Waiting only long enough in New Orleans to satisfy himself that the persons alluded to by the physician had actually removed from the place where they resided some months before, and with the declared intention of going North, Perkins started home by the quickest route from New Orleans to the North. It was about the middle of February when he arrived in Boston. Among the first he met was Milford, to whom he had written from New Orleans a full account of the reason of his visiting that place so suddenly, and of his failure to discover the persons of whom he was in search.
"My dear friend, I am glad to see you back!" said Milford, earnestly, as he grasped the hand of Perkins. "I wrote you a week ago, but, of course, that letter has not been received, and you are doubtless in ignorance of what has come to my knowledge within the last few days."
"Tell me, quickly, what you mean!" said Perkins, grasping the arm of his friend.
"Be calm, and I will tell you," replied Milford. "About a week ago I learned, by almost an accident, from the transfer clerk in the bank, that the young woman whom we knew as Lizzy Glenn had, early in the fall, come to the bank with certificates of stock, and had them transferred to the Massachusetts Insane Hospital, to be held by that institution so long as one Hubert Ballantine remained an inmate of its walls."
"Well?" eagerly gasped Perkins.
"I know no more. It is for you to act in the matter; I could not."
Without a moment's delay, Perkins procured a vehicle, and in a little while was at the door of the institution.
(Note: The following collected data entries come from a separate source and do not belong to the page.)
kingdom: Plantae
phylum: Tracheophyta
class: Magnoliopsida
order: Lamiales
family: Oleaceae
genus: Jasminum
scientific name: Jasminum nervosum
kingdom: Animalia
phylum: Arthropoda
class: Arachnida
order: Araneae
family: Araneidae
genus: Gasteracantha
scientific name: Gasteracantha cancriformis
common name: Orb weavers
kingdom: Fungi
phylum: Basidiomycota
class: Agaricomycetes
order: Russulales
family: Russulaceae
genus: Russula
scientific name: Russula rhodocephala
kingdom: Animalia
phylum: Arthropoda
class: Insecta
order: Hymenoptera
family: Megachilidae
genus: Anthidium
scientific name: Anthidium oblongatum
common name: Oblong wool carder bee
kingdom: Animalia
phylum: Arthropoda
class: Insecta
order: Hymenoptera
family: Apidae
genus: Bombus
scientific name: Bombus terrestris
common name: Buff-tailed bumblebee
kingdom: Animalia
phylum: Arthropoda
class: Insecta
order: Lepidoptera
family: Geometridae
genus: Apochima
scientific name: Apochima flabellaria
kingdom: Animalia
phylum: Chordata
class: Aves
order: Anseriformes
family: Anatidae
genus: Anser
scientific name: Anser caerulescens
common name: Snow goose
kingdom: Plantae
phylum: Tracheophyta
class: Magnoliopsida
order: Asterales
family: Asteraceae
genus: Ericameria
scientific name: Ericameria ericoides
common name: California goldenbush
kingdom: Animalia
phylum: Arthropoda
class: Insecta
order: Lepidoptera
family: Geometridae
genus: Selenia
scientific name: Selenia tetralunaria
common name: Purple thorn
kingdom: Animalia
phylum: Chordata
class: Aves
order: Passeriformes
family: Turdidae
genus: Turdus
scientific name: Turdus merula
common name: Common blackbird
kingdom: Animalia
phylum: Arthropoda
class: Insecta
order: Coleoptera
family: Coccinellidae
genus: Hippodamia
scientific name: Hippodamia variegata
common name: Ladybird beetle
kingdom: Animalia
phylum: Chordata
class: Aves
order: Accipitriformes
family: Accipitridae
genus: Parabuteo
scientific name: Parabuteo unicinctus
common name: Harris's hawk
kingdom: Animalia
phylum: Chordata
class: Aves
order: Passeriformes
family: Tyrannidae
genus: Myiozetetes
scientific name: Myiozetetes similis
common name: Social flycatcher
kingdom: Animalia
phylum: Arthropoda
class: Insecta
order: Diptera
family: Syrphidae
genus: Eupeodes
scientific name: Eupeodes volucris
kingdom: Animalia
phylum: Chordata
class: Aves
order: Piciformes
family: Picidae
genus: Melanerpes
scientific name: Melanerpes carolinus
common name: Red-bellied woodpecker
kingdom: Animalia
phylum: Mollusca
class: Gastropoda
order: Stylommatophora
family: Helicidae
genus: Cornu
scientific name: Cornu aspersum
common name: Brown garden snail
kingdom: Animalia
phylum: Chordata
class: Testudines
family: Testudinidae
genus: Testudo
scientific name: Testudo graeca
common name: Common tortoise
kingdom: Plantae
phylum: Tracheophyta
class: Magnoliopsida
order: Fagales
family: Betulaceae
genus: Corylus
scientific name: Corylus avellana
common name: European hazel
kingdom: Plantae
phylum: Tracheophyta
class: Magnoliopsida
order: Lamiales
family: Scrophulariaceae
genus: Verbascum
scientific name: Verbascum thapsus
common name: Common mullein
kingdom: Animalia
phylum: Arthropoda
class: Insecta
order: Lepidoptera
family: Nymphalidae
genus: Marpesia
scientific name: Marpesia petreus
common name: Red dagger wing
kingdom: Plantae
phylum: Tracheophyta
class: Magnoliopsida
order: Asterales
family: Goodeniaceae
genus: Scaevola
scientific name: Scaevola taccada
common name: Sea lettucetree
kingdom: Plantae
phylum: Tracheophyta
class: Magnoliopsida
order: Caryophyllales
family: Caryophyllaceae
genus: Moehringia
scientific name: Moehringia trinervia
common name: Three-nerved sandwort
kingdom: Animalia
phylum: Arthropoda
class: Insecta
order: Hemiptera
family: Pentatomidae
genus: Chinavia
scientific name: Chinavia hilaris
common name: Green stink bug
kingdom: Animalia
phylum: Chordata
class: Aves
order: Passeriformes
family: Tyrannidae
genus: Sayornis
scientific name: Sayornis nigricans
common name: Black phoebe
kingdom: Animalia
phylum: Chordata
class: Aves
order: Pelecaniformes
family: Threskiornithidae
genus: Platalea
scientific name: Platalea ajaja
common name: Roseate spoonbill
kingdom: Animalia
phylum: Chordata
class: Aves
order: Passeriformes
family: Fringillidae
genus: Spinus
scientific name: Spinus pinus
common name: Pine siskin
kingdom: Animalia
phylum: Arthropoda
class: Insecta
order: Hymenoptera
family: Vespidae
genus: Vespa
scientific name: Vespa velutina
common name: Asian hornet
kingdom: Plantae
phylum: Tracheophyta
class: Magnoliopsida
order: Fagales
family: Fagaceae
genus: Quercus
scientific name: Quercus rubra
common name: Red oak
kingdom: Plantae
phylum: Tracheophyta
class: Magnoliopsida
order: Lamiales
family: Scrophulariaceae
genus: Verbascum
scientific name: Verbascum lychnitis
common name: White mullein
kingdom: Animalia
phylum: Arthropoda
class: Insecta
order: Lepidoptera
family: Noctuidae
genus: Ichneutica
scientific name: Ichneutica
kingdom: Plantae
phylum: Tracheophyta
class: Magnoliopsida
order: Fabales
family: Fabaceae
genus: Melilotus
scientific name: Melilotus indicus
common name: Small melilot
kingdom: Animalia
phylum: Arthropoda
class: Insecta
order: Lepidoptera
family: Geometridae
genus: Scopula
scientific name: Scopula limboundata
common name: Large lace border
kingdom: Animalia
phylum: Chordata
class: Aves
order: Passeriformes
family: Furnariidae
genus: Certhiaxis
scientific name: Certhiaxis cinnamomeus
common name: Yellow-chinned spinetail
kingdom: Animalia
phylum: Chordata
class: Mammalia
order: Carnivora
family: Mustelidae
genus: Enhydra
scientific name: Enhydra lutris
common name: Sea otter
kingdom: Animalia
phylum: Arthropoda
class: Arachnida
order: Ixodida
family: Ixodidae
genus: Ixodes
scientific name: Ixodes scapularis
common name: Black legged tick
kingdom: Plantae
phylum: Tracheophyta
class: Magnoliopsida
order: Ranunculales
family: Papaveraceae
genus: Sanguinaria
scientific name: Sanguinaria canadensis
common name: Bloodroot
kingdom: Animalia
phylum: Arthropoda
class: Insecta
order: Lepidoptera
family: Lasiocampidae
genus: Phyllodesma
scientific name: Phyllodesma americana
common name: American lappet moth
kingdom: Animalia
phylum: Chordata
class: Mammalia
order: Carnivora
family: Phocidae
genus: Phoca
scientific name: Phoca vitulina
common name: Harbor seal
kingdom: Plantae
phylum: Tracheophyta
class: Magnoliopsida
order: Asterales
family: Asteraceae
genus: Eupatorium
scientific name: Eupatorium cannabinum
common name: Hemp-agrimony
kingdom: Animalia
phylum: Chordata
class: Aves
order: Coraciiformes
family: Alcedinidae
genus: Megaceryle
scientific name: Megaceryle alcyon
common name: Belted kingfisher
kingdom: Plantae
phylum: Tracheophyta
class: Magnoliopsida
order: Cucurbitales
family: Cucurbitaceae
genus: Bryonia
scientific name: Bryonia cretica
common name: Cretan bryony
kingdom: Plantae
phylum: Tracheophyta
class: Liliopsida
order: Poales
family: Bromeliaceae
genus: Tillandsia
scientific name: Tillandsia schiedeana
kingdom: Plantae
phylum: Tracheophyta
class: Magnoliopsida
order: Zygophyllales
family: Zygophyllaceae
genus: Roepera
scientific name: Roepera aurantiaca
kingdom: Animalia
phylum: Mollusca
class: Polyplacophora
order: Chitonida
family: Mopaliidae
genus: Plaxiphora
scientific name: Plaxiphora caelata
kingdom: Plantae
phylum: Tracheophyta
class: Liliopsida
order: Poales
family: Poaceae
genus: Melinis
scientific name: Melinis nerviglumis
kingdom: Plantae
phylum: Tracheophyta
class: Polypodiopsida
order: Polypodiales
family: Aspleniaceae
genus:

"Is there a Mr. Ballantine in the asylum?" he asked, in breathless eagerness, of one of the attendants who answered his summons.
"No, sir," was the reply.
"But," said Perkins in a choking voice, "I have been told that there was a man here by that name."
"So there was. But he left here about five days ago, perfectly restored to reason."
Perkins leaned for a moment or two against the wall to support himself. His knees bent under him. Then he asked in an agitated voice—
"Is he in Boston?"
"I do not know. He was from the South, and his daughter has, in all probability, taken him home."
"Where did they go when they left here?"
But the attendant could not tell. Nor did any one in the institution know. The daughter had never told her place of residence.
Excited beyond measure, Perkins returned to Boston, and went to see Berlaps. From him he could learn nothing. It was two months or so since she had been there for work. Michael was then referred to; he knew nothing, but he had a suspicion that Mrs. Gaston got work for her.
"Mrs Gaston!" exclaimed Perkins, with a look of astonishment. "Who is Mrs. Gaston?"
"She is one of our seamstresses," replied Berlaps.
"Where does she live?"
The direction was given, and the young man hurried to the place. But the bird had flown. Five or six days before, she had gone away in a carriage with a young lady who had been living with her, so it was said, and no one could tell what had become of her or her children.
Confused, perplexed, anxious, and excited, Perkins turned away and walked slowly home, to give himself time to reflect. His first fear was that Eugenia and her father, for he had now no doubt of their being the real actors in this drama, had really departed for New Orleans. The name of Mrs. Gaston, as being in association with the young woman calling herself Lizzy Glenn, expelled from his mind every doubt. That was the name of the friend in Troy with whom Eugenia had lived while there. It was some years since he had visited or heard particularly from Troy, and therefore this was the first intimation he had that Mrs. Gaston had removed form there, or that her situation had become so desperate as the fact of her working for Berlaps would indicate.